■ What this task involves ■
Copy the lines of the records verbatim, starting with the line containing "country: French Polynesia" and ending with the line containing "scientific name: Ipomoea indica".

--- Information shown ---

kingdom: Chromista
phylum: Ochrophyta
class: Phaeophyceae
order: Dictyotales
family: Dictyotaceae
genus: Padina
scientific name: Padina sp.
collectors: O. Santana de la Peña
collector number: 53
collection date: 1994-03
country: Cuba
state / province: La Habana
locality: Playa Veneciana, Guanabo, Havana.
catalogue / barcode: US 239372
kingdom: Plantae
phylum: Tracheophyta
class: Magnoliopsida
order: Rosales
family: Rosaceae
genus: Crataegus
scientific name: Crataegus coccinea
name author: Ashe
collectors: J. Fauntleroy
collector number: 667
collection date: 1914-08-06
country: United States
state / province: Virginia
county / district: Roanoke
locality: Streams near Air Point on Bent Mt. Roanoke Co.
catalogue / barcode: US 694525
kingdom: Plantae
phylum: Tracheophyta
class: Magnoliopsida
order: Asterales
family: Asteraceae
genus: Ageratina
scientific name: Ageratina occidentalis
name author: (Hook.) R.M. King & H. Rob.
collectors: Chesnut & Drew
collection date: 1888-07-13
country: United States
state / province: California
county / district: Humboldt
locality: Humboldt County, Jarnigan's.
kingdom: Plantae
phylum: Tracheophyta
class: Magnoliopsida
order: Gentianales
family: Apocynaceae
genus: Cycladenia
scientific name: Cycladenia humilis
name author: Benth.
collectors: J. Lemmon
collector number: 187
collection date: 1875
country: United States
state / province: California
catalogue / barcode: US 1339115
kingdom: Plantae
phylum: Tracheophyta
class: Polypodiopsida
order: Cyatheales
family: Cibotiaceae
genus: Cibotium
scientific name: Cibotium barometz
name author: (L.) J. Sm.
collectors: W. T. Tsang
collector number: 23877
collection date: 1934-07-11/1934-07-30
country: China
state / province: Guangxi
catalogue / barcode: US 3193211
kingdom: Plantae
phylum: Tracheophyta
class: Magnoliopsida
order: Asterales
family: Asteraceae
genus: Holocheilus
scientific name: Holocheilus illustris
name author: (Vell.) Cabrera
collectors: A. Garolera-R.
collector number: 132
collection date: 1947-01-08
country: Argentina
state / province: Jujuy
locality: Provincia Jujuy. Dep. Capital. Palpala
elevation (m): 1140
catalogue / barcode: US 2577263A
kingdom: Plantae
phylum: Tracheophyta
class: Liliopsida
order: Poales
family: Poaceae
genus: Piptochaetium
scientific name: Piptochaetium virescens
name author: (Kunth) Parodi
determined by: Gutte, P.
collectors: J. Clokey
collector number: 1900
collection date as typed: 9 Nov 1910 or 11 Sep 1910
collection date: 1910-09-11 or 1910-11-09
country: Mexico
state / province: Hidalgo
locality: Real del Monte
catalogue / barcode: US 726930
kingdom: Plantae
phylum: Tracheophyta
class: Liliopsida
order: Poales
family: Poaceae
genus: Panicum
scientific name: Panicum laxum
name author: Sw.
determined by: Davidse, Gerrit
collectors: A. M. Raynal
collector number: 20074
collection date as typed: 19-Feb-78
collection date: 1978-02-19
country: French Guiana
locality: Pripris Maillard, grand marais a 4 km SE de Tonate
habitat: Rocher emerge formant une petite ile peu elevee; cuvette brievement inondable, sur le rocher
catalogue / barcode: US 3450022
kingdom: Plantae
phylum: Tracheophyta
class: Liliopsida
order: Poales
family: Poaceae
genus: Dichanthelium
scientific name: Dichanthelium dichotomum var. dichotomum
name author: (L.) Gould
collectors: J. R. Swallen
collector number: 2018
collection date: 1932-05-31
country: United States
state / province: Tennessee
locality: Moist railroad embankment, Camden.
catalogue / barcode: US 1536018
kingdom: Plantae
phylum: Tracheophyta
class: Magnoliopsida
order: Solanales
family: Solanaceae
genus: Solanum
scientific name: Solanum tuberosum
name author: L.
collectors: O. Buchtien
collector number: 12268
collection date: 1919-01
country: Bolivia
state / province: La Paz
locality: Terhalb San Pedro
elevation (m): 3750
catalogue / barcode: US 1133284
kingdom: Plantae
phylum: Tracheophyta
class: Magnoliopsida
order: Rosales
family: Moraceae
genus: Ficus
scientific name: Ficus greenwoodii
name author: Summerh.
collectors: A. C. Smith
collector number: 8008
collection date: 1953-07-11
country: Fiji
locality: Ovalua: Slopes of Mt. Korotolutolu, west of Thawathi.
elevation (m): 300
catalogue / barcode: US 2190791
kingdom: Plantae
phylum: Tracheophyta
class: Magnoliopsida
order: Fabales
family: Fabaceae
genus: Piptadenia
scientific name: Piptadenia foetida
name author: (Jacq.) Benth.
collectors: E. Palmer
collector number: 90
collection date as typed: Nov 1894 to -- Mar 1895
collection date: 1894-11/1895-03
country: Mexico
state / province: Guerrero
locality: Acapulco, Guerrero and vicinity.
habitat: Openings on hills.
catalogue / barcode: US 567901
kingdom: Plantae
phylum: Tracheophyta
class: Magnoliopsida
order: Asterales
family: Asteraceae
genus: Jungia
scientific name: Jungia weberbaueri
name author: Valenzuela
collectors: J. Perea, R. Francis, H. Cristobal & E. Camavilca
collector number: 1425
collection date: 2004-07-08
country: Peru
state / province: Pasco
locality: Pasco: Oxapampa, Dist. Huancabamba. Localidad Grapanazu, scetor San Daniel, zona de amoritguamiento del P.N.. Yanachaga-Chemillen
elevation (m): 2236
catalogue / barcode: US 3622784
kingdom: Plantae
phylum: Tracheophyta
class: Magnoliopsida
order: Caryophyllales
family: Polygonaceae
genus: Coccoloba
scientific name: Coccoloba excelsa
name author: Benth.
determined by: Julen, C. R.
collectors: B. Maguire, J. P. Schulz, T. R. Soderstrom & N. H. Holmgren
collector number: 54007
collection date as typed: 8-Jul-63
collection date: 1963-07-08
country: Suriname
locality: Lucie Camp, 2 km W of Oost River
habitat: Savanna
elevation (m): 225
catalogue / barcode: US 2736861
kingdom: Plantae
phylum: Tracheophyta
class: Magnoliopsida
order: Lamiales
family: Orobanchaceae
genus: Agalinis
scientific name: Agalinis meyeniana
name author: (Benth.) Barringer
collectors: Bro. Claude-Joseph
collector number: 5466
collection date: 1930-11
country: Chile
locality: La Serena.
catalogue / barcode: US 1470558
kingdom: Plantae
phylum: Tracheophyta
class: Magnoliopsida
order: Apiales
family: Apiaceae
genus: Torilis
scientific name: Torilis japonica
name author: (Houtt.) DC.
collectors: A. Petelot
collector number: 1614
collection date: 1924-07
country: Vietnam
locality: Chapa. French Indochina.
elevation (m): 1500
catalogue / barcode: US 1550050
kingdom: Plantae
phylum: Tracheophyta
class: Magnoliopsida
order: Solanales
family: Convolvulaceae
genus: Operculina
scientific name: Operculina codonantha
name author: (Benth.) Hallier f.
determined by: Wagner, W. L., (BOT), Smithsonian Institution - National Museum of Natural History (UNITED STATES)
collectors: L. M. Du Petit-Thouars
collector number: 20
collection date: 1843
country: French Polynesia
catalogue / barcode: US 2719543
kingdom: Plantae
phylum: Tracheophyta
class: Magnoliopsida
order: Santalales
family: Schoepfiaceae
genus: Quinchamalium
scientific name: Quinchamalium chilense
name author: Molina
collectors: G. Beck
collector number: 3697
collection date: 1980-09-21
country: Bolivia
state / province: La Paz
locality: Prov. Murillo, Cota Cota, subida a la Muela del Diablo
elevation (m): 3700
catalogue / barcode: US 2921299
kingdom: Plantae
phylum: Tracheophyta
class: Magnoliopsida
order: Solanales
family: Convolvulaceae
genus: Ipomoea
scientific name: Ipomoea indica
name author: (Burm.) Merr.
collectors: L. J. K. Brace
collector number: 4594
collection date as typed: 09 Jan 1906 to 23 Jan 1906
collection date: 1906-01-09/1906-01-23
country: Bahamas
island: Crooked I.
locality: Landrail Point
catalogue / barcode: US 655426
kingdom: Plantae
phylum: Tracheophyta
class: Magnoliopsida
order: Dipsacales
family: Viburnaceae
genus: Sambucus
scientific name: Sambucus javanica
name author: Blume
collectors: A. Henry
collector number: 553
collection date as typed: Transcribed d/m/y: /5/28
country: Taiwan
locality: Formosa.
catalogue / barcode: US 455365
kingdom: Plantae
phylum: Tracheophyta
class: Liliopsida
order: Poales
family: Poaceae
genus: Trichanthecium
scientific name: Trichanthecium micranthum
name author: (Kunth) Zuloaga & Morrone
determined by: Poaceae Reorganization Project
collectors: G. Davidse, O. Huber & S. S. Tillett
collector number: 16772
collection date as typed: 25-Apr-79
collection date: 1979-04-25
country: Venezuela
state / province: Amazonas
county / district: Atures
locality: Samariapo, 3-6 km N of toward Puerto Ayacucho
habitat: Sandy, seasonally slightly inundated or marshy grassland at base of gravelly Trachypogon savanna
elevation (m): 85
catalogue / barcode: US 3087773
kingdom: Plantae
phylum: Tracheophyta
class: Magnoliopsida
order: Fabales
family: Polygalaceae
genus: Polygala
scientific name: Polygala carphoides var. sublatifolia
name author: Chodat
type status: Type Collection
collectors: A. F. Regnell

---

■ Complete answer ■
country: French Polynesia
catalogue / barcode: US 2719543
kingdom: Plantae
phylum: Tracheophyta
class: Magnoliopsida
order: Santalales
family: Schoepfiaceae
genus: Quinchamalium
scientific name: Quinchamalium chilense
name author: Molina
collectors: G. Beck
collector number: 3697
collection date: 1980-09-21
country: Bolivia
state / province: La Paz
locality: Prov. Murillo, Cota Cota, subida a la Muela del Diablo
elevation (m): 3700
catalogue / barcode: US 2921299
kingdom: Plantae
phylum: Tracheophyta
class: Magnoliopsida
order: Solanales
family: Convolvulaceae
genus: Ipomoea
scientific name: Ipomoea indica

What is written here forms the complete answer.